*** Block opens ***

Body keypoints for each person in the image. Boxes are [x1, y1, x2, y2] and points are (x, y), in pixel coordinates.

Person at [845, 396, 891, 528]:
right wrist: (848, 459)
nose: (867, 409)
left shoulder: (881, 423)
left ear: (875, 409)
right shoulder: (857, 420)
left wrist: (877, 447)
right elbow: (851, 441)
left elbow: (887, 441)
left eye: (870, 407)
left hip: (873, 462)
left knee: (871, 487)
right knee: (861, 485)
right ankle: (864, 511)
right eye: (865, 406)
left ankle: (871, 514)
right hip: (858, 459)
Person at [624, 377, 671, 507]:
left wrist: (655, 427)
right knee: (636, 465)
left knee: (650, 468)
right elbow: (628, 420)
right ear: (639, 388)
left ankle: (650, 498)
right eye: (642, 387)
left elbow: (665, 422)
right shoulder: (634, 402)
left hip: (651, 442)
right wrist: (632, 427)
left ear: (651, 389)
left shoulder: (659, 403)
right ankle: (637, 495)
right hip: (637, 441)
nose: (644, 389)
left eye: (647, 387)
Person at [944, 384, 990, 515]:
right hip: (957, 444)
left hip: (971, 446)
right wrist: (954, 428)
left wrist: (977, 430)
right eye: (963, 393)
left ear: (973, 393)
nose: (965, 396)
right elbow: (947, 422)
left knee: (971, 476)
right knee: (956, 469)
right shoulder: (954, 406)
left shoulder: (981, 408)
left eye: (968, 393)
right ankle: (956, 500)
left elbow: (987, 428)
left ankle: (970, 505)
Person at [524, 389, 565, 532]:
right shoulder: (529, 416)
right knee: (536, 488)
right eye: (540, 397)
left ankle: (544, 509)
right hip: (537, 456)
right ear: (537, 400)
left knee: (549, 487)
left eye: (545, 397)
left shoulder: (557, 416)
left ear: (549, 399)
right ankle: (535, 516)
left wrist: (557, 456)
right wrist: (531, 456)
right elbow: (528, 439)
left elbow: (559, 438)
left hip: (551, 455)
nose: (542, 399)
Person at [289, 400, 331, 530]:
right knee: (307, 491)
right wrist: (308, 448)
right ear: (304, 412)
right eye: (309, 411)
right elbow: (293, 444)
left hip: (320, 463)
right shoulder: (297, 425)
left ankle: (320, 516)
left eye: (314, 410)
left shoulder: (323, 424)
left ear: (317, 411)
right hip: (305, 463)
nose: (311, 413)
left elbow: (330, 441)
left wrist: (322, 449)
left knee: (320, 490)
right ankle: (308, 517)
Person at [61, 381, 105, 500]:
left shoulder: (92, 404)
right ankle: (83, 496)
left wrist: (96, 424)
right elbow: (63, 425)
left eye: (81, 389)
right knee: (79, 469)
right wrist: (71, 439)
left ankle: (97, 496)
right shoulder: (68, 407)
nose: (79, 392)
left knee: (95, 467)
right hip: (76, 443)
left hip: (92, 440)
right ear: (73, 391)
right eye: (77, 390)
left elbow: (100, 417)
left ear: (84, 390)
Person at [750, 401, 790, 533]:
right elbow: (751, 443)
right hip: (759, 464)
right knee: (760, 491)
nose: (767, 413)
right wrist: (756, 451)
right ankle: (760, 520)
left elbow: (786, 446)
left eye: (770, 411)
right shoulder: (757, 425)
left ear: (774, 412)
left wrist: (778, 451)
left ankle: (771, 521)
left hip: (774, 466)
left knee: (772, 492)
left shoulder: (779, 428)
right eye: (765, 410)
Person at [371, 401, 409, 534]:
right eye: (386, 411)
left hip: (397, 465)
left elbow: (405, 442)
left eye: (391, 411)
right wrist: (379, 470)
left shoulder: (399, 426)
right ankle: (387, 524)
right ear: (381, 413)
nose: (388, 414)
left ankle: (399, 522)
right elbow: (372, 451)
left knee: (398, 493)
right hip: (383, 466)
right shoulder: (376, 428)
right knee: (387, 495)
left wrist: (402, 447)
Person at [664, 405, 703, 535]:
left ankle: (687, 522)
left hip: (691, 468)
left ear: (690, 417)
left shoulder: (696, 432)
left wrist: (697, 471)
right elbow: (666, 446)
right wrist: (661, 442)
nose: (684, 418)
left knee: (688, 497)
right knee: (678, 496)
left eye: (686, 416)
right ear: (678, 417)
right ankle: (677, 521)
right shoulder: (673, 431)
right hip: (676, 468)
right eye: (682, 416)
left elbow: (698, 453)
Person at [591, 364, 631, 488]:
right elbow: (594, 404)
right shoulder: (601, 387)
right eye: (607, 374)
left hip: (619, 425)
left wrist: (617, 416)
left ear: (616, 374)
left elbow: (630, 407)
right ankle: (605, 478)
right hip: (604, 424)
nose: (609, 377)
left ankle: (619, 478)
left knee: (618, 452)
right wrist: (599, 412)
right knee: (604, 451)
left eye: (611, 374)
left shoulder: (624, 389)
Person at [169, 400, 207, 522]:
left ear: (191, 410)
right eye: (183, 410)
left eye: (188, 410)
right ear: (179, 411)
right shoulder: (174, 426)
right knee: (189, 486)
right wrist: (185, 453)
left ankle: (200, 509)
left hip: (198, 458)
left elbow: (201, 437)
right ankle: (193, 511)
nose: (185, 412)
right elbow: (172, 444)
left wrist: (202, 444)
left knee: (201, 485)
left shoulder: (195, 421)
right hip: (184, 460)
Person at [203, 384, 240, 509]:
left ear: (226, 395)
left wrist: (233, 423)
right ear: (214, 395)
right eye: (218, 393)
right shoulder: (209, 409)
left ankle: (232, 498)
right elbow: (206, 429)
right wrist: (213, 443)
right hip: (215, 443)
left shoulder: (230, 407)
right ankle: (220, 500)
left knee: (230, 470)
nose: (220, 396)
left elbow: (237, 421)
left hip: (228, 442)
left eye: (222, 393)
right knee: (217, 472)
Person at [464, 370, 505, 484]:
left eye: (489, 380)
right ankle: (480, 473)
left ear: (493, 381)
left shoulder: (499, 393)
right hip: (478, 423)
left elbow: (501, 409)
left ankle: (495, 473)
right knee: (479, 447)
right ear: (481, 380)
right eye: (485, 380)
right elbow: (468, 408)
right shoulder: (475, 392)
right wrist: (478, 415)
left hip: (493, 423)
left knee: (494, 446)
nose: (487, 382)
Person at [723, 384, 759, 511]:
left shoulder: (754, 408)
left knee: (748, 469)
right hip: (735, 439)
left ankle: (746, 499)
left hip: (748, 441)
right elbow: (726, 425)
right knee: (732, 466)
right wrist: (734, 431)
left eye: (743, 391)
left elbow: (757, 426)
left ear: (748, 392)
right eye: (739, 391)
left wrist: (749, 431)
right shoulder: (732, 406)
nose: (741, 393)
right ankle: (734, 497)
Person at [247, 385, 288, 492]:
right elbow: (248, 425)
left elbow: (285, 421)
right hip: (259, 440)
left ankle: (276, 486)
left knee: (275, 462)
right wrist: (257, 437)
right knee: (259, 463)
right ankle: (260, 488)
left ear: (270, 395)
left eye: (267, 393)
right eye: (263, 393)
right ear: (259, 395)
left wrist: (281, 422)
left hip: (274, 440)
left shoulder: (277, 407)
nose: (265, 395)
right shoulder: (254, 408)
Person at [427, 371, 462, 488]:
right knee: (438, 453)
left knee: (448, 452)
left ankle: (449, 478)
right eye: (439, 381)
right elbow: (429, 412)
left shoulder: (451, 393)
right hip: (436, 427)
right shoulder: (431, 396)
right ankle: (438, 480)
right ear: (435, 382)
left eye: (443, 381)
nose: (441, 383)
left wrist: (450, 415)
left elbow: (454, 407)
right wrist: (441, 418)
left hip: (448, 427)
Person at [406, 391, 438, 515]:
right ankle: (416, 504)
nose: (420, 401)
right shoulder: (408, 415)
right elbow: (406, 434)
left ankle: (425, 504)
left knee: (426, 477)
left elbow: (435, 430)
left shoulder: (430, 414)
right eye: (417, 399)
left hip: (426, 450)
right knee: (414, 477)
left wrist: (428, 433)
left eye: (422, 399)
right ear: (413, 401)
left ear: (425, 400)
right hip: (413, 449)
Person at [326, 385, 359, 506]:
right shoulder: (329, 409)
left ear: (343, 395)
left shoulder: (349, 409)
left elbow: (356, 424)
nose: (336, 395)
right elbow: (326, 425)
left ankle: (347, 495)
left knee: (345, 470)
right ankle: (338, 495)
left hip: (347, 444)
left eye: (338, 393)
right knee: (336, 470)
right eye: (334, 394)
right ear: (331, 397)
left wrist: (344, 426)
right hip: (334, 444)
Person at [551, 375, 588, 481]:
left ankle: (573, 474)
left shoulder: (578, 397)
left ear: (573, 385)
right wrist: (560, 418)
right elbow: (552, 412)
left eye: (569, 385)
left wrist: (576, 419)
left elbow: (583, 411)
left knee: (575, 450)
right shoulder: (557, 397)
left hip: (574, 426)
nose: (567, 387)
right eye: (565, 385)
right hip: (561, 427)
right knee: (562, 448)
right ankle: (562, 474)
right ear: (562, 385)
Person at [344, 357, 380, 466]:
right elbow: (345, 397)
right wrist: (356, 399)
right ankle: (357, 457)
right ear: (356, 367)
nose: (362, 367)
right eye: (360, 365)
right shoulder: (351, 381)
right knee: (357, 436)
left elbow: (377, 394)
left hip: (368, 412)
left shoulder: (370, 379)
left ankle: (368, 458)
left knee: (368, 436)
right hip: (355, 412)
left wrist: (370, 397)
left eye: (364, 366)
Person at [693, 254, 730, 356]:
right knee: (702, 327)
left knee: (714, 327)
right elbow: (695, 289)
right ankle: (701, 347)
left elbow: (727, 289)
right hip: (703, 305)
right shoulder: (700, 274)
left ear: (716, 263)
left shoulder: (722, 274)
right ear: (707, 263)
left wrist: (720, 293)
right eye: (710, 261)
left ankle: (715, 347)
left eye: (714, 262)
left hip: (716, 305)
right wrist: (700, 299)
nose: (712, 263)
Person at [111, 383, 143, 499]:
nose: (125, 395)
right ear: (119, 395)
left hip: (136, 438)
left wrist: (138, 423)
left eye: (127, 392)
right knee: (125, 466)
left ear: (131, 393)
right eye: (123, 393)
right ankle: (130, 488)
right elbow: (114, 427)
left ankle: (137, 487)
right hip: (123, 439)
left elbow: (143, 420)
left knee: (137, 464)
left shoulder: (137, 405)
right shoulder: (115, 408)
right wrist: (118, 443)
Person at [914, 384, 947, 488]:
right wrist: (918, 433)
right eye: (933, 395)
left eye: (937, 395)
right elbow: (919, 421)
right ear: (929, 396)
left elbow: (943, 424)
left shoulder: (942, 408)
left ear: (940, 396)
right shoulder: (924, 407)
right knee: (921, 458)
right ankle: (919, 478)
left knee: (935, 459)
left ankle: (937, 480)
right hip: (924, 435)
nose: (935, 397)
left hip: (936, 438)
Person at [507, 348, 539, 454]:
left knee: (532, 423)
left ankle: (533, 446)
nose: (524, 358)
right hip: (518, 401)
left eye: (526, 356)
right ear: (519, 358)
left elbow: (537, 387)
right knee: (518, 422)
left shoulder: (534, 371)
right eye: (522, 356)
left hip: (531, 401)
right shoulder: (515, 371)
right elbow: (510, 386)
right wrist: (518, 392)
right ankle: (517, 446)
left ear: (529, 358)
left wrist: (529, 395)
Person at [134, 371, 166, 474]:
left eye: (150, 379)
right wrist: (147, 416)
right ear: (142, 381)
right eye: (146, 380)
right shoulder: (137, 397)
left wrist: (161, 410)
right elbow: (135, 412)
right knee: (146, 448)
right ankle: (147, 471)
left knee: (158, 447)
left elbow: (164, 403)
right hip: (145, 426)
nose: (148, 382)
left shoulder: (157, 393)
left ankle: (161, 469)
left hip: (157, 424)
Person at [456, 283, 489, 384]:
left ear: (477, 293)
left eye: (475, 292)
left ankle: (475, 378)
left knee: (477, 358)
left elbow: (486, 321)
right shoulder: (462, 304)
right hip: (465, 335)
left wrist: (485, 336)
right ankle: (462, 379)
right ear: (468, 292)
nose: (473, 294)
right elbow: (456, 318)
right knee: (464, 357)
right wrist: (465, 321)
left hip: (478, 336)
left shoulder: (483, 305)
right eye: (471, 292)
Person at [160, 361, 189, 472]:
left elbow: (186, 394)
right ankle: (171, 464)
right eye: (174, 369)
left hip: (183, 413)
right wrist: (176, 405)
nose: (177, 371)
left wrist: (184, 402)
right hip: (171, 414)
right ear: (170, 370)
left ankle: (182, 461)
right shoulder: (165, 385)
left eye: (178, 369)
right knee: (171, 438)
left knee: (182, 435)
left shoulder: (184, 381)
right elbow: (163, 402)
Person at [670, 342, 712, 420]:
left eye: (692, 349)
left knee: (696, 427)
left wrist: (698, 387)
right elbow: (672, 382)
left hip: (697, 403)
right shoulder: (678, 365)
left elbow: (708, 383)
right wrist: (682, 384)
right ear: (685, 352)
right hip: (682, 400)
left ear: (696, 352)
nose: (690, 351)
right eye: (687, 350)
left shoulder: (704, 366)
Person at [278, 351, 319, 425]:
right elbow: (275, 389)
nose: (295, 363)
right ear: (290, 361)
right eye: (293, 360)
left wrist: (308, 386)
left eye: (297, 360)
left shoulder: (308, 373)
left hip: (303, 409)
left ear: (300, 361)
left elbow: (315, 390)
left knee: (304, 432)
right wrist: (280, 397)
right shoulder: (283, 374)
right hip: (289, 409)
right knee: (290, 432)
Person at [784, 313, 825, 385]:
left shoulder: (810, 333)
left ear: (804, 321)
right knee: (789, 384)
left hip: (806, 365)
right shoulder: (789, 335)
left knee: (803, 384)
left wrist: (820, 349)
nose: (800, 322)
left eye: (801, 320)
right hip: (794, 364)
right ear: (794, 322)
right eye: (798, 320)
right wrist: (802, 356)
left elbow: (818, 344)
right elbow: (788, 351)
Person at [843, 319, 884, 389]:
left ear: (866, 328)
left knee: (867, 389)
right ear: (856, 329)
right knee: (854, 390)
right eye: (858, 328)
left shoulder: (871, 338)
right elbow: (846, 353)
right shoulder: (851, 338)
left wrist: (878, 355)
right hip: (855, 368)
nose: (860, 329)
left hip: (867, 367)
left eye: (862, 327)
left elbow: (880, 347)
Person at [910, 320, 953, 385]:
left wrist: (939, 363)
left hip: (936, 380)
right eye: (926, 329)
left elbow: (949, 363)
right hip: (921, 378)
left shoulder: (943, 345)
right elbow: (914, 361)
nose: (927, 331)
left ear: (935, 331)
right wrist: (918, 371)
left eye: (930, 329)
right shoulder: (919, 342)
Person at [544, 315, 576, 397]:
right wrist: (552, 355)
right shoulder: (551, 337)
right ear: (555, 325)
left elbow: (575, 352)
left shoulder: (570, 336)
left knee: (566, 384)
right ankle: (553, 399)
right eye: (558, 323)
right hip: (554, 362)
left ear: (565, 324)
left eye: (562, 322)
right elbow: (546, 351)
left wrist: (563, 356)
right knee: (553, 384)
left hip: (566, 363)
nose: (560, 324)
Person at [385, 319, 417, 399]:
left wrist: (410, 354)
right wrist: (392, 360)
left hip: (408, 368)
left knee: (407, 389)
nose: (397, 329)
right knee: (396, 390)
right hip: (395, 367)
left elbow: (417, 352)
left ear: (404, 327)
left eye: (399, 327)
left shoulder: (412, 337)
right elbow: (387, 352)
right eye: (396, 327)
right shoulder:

*** Block closes ***

— REQUIREMENT —
Produce only the lines from the line containing "right ankle: (171, 464)" through the line containing "right eye: (926, 329)", inclusive of both, exactly as they stand in the entries above.

— TASK RESPONSE —
right ankle: (171, 464)
right eye: (174, 369)
left hip: (183, 413)
right wrist: (176, 405)
nose: (177, 371)
left wrist: (184, 402)
right hip: (171, 414)
right ear: (170, 370)
left ankle: (182, 461)
right shoulder: (165, 385)
left eye: (178, 369)
right knee: (171, 438)
left knee: (182, 435)
left shoulder: (184, 381)
right elbow: (163, 402)
Person at [670, 342, 712, 420]:
left eye: (692, 349)
left knee: (696, 427)
left wrist: (698, 387)
right elbow: (672, 382)
left hip: (697, 403)
right shoulder: (678, 365)
left elbow: (708, 383)
right wrist: (682, 384)
right ear: (685, 352)
right hip: (682, 400)
left ear: (696, 352)
nose: (690, 351)
right eye: (687, 350)
left shoulder: (704, 366)
Person at [278, 351, 319, 425]:
right elbow: (275, 389)
nose: (295, 363)
right ear: (290, 361)
right eye: (293, 360)
left wrist: (308, 386)
left eye: (297, 360)
left shoulder: (308, 373)
left hip: (303, 409)
left ear: (300, 361)
left elbow: (315, 390)
left knee: (304, 432)
right wrist: (280, 397)
right shoulder: (283, 374)
right hip: (289, 409)
right knee: (290, 432)
Person at [784, 313, 825, 385]:
left shoulder: (810, 333)
left ear: (804, 321)
right knee: (789, 384)
left hip: (806, 365)
right shoulder: (789, 335)
left knee: (803, 384)
left wrist: (820, 349)
nose: (800, 322)
left eye: (801, 320)
right hip: (794, 364)
right ear: (794, 322)
right eye: (798, 320)
right wrist: (802, 356)
left elbow: (818, 344)
right elbow: (788, 351)
Person at [843, 319, 884, 389]:
left ear: (866, 328)
left knee: (867, 389)
right ear: (856, 329)
right knee: (854, 390)
right eye: (858, 328)
left shoulder: (871, 338)
right elbow: (846, 353)
right shoulder: (851, 338)
left wrist: (878, 355)
right hip: (855, 368)
nose: (860, 329)
left hip: (867, 367)
left eye: (862, 327)
left elbow: (880, 347)
Person at [910, 320, 953, 385]:
left wrist: (939, 363)
left hip: (936, 380)
right eye: (926, 329)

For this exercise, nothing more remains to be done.